Equartion 3.12 gives the constitutive equations that can be used to predict the flow stress using the Zener parameter for the two steels investigated.

$$\mathrm{Steel}\;\mathrm A:\sigma_{sat}=17.41\mathrm{lnZ}-664.25$$
$$\mathrm{Steel}\;\mathrm B:\sigma_{sat}=14.55\mathrm{lnZ}-475.07$$
(3.12)

4 Model verification

The validity of the developed constitutive models (Eqs. 3.11 and 3.12) to accurately predict the flow stress behaviour of the two steels investigated was done using statistical parameters: correlation coefficient R (Eq. 4.1) and the average absolute relative error AARE (Eq. 4.2). These models are widely used to predict the linear relationship between two variables [14, 50, 51].

$$R=\frac{\sum_{i=1}^{N}\left({E}_{i}-\overline{E }\right)\left({C}_{i}-\overline{C }\right)}{\sqrt{\sum_{i=1}^{N}{\left({E}_{i}-\overline{E }\right)}^{2}\sum_{i=1}^{N}{\left({C}_{i}-\overline{C }\right)}^{2}}}$$
(4.1)
$$AARE\left(\mathrm{\%}\right)=\frac{1}{N}{\sum }_{i=1}^{N}\left[\frac{{E}_{i}-{C}_{i}}{{E}_{i}}\right]$$
(4.2)

where E is the flow stress values obtained form experimental data, C is the calculated flow stress and, \(\overline{E }\) is the mean values of experimental data and \(\overline{C }\) is the mean values caluculated flow stress.

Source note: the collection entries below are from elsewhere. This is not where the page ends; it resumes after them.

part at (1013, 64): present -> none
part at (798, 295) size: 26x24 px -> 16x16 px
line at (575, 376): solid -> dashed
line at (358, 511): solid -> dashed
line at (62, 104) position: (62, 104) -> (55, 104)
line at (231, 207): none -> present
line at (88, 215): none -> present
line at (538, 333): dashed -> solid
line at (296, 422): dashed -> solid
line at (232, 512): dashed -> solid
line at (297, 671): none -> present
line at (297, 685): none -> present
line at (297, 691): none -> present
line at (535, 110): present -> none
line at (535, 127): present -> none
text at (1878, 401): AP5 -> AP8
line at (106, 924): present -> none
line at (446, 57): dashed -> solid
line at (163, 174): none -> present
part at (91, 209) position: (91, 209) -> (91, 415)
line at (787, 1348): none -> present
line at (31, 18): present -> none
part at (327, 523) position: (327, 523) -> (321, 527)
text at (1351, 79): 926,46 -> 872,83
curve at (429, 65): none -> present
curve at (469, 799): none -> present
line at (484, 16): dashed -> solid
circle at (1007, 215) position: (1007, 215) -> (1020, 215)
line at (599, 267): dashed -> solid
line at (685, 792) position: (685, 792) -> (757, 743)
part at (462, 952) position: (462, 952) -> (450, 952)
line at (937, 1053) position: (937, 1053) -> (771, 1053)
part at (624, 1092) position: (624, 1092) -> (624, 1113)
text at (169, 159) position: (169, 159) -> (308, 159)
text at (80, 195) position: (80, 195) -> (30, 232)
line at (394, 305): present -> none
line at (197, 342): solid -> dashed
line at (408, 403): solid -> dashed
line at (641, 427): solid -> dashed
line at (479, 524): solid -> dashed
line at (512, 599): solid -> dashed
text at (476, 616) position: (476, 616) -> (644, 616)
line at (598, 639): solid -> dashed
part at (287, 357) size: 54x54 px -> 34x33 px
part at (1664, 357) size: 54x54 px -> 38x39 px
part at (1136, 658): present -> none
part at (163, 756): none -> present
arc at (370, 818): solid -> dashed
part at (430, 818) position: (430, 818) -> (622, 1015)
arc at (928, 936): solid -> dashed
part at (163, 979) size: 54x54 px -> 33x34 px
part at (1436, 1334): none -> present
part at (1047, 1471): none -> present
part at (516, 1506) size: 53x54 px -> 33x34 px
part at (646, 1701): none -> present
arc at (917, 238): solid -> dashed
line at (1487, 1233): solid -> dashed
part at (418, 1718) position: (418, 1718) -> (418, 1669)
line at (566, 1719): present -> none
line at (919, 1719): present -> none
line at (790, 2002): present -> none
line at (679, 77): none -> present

Figure 7 shows the correlation of experimental and calculated (predicted) flow stress data. Table 6 shows the calculated statistical parameter values for the two steels investigated. The results indicate that the developed physically-based constitutive model has higher accuracy in predicting the flow stress of the two steels. The calculated flow stress values had an excellent correlation compared to the experimental flow stress values. The AARE values were 2.18% (P92-A) and 2.20% (P92-B), while the R values were the same for the two steels (0.99). These parameter values show that models have excellent predictability of flow stress behaviour. The analysis indicates that the physically-based model is applicable in determining the stress flow pattern of P92 steels for any given deformation conditions. Hence, it can be of use in most industrial metal-forming applications.

Fig. 7
figure 7

Comparison of the calculated and the experimental flow stress a) Steel-A, and b) Steel-B

Table 6 Statistical parameters values

5 Conclusion

The study observed the following:

  1. 1.

    The flow stress values increase with a decrease in the temperature or an increase in strain rate and vice versa. The results show that flow stress values depend on deformation conditions.

  2. 2.

    It is possible to obtain the material constants B, n, and α in the physically-based model using the self-diffusion activation energy of austenite iron during forming at different loading conditions.

  3. 3.

    The constitutive analysis results show that this model is accurate and reliable in analysing the flow stress behaviour of metals and alloys, hence an alternative technique to analyse metal flow patterns. From the results, the effect of the chemical composition of the two steels on the flow stress behaviour was insignificant.

  4. 4.

    The statistical analysis results show that the physically-based equations developed for the two steels exhibited high accuracy in predicting the metal flow pattern of the two P92 steel investigated. The predicted and experimental data had a good correlation.